You really have to suspend disbelief with this movie, as thinking too hardly about plot details makes the whole thing fall apart.
Granted, it’s hard to dismiss some of the stuff that’s so blatantly stupid like a private school getting a multi-million dollar, high tech security package just to stop one troublemaking, prankster, hacker teen.
And don’t get me started on the actual hacking in the movie because like Hackers and Weird Science, the filmmakers, here, think that online security resembles some sort of adventure video game.
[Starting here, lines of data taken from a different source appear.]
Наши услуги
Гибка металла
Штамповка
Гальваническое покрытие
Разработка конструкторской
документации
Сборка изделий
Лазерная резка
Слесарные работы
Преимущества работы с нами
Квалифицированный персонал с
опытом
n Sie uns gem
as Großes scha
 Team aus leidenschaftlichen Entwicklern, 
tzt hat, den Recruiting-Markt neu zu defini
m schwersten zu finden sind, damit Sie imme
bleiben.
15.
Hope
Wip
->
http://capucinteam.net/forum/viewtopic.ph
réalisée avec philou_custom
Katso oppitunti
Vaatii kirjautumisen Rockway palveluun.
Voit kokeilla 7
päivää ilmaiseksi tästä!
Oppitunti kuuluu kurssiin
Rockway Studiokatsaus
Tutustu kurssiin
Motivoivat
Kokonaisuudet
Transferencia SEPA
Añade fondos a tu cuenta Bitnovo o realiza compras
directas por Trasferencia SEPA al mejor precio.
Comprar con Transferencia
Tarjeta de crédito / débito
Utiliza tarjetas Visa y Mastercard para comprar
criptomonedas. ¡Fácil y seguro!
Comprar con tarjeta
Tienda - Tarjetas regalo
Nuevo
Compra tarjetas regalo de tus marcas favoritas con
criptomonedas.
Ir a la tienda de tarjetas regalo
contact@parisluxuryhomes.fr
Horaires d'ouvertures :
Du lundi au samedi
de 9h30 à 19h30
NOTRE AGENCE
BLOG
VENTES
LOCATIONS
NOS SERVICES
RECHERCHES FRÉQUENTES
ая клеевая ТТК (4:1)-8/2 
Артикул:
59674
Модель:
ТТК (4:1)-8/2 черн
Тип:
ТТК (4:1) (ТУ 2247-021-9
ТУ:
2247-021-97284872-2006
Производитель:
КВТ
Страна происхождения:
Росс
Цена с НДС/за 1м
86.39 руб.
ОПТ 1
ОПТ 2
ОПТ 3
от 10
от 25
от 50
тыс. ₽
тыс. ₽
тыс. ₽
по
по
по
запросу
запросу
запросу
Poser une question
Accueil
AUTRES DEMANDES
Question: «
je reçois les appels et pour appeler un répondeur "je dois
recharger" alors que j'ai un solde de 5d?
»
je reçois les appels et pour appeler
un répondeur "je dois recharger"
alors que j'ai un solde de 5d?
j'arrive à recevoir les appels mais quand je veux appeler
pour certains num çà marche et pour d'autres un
But hey, I get it, we need exciting visuals and real hacking isn’t exciting to look at for the regular Joe.
The plot is basically “Die Hard in a private school” or more correctly, a ripoff of 1991’s Toy Soldiers but with only one teenage hero fighting terrorists. And I guess they’re not terrorists, as much as they are just Patrick Stewart and a gang of militarized thugs trying to extort the school’s president for money by holding the kids hostage.
As the plot rolls on, the kid fights back, using secret passageways and tricks to outwit the dimwitted militarized force. Eventually, he has his showdown with Patrick Stewart and we’re treated to an armored golf cart race through the catacombs under the school and nearby city.
Overall, the finale was pretty decent, even if the golf carts moved too slowly and the whole thing dragged on for too long.
Masterminds is a forgettable film, mainly because it recycled a formula that people had seen a few dozen times before it came out. But Stewart is enjoyable, as always, and it was weird seeing Pete Campbell from Mad Men play a skateboarding, douchey, hacker teen from the edgy boi ’90s.
Pairs well with: Toy Soldiers and other Die Hard clones.